Content starts

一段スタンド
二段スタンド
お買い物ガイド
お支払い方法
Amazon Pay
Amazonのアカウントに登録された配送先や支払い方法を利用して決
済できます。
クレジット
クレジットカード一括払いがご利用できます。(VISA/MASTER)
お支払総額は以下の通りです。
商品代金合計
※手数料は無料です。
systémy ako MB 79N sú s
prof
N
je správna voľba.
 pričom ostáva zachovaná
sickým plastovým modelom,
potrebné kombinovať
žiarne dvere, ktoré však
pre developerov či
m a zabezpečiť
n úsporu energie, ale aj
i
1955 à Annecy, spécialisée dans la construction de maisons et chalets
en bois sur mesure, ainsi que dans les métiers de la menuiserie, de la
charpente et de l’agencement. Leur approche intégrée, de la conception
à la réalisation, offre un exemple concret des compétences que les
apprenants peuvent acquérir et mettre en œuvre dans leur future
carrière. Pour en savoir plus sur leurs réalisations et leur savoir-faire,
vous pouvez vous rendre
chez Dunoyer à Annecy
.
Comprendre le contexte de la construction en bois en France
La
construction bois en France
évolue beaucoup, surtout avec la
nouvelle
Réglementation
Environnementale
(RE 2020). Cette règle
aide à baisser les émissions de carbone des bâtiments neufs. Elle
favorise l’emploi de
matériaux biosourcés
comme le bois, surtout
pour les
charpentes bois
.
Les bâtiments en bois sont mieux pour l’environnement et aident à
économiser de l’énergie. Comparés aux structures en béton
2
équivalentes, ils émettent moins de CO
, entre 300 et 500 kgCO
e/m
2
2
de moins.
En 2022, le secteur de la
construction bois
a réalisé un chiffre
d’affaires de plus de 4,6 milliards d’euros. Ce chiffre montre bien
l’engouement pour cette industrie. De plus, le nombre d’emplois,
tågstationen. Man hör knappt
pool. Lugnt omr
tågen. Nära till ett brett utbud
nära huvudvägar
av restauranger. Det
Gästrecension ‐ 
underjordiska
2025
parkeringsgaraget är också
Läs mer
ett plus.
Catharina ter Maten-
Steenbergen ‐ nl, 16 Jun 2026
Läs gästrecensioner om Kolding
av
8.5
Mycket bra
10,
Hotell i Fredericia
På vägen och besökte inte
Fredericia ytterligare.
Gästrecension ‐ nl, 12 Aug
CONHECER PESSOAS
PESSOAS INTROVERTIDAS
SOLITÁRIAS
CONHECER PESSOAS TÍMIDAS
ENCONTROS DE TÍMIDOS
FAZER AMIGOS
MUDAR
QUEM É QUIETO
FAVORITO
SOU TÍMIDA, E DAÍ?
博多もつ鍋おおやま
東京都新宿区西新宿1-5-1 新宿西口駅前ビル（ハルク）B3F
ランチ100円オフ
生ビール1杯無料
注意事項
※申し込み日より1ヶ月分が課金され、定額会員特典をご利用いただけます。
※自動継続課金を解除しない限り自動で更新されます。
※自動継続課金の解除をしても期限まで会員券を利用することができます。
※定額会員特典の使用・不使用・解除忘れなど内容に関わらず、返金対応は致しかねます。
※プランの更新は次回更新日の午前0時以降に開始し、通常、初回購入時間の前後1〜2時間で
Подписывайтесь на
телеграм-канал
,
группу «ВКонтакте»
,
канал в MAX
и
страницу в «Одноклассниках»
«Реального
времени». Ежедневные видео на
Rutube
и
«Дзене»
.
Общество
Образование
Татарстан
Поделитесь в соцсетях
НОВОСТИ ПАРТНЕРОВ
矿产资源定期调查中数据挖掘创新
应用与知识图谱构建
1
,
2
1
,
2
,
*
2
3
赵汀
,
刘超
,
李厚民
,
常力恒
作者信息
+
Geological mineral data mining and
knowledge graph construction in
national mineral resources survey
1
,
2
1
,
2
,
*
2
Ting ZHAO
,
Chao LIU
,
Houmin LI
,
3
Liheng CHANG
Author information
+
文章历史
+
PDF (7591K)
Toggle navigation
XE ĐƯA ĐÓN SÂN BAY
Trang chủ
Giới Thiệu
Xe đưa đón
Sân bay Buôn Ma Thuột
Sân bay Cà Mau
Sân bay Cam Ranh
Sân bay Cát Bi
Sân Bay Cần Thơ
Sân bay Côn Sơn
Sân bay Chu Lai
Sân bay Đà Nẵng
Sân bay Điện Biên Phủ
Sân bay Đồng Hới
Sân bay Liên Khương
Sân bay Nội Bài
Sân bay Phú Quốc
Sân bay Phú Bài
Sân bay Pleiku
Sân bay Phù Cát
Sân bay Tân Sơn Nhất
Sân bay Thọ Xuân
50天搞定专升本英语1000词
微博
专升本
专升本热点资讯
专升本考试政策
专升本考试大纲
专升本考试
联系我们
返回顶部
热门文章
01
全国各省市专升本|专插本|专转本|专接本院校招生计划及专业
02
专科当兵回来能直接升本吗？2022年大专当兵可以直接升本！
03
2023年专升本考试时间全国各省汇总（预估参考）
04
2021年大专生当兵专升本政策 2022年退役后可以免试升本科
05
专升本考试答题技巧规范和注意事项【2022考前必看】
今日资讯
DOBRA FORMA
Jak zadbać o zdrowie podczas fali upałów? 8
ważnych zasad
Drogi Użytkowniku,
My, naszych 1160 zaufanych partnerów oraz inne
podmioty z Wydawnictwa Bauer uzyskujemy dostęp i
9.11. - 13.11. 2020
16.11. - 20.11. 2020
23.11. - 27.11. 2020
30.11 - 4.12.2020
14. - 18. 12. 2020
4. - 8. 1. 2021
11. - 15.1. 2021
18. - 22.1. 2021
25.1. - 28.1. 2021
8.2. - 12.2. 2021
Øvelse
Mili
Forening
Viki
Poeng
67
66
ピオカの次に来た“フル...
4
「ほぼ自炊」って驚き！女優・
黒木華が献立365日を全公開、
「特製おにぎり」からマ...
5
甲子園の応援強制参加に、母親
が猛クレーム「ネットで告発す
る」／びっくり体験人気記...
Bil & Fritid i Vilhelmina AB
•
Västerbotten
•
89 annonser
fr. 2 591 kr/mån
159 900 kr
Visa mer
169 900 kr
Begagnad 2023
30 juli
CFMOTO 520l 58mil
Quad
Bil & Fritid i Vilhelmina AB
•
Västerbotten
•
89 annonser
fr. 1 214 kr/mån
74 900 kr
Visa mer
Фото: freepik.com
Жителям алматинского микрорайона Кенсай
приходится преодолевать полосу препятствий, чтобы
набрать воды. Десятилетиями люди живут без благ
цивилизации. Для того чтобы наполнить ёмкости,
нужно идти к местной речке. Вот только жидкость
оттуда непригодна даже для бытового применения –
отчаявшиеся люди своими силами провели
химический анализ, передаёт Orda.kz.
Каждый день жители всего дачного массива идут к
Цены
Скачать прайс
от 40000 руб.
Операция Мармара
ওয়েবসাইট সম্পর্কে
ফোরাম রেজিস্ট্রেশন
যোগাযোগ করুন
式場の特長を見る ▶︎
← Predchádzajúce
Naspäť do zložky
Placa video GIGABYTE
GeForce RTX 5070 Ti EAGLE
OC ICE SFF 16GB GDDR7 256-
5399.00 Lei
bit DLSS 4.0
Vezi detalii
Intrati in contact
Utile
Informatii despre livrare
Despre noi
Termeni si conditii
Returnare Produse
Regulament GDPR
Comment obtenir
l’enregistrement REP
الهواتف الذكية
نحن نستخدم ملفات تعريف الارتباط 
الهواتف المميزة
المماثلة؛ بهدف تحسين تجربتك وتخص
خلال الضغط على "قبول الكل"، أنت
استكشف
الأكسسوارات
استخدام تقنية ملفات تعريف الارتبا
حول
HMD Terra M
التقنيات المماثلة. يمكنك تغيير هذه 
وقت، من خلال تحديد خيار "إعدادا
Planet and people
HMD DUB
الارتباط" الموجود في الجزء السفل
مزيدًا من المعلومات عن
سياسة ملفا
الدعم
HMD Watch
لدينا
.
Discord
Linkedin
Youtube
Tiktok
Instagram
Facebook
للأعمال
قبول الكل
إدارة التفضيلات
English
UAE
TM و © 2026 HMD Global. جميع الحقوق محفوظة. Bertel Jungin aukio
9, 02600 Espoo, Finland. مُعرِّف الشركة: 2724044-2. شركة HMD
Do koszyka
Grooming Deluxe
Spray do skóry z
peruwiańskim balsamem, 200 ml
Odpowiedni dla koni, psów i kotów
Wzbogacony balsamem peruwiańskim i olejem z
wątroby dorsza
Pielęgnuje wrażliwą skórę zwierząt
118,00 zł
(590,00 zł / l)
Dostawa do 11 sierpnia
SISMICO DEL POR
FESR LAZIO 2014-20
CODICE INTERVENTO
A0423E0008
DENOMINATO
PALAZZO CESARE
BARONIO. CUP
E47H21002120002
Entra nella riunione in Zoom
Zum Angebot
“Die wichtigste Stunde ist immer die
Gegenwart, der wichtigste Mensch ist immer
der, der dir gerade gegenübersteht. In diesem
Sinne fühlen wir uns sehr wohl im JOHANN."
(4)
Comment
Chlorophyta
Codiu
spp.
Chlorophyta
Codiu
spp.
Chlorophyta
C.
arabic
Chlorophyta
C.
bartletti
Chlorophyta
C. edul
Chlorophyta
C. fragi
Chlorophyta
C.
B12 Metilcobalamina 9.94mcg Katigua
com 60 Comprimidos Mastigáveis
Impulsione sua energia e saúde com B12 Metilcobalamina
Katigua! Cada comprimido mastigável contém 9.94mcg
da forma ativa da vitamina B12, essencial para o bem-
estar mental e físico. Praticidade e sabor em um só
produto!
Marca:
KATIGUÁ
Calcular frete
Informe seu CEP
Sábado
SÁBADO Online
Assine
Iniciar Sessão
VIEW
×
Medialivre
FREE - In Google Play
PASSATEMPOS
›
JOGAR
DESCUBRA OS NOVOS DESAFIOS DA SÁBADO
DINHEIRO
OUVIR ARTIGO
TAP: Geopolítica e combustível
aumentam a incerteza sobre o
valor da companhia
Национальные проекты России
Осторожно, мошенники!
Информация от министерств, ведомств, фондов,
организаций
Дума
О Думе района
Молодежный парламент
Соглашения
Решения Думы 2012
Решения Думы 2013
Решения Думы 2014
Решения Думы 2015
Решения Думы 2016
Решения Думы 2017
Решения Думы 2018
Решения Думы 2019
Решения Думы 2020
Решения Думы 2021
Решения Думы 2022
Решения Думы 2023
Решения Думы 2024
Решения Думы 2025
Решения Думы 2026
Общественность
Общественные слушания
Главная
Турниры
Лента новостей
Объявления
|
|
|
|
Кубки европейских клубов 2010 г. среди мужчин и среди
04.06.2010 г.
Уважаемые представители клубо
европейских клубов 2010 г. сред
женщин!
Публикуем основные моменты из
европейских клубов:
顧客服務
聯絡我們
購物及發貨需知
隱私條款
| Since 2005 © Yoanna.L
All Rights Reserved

Content ends

Exercise aim » Express the stretch of lines from the start of the records through the line containing "apprenants peuvent acquérir", including both ends, as a JSON list of strings with one string per line and no blank lines.

Solved problem »
[
  "一段スタンド",
  "二段スタンド",
  "お買い物ガイド",
  "お支払い方法",
  "Amazon Pay",
  "Amazonのアカウントに登録された配送先や支払い方法を利用して決",
  "済できます。",
  "クレジット",
  "クレジットカード一括払いがご利用できます。(VISA/MASTER)",
  "お支払総額は以下の通りです。",
  "商品代金合計",
  "※手数料は無料です。",
  "systémy ako MB 79N sú s",
  "prof",
  "N",
  "je správna voľba.",
  " pričom ostáva zachovaná",
  "sickým plastovým modelom,",
  "potrebné kombinovať",
  "žiarne dvere, ktoré však",
  "pre developerov či",
  "m a zabezpečiť",
  "n úsporu energie, ale aj",
  "i",
  "1955 à Annecy, spécialisée dans la construction de maisons et chalets",
  "en bois sur mesure, ainsi que dans les métiers de la menuiserie, de la",
  "charpente et de l’agencement. Leur approche intégrée, de la conception",
  "à la réalisation, offre un exemple concret des compétences que les",
  "apprenants peuvent acquérir et mettre en œuvre dans leur future"
]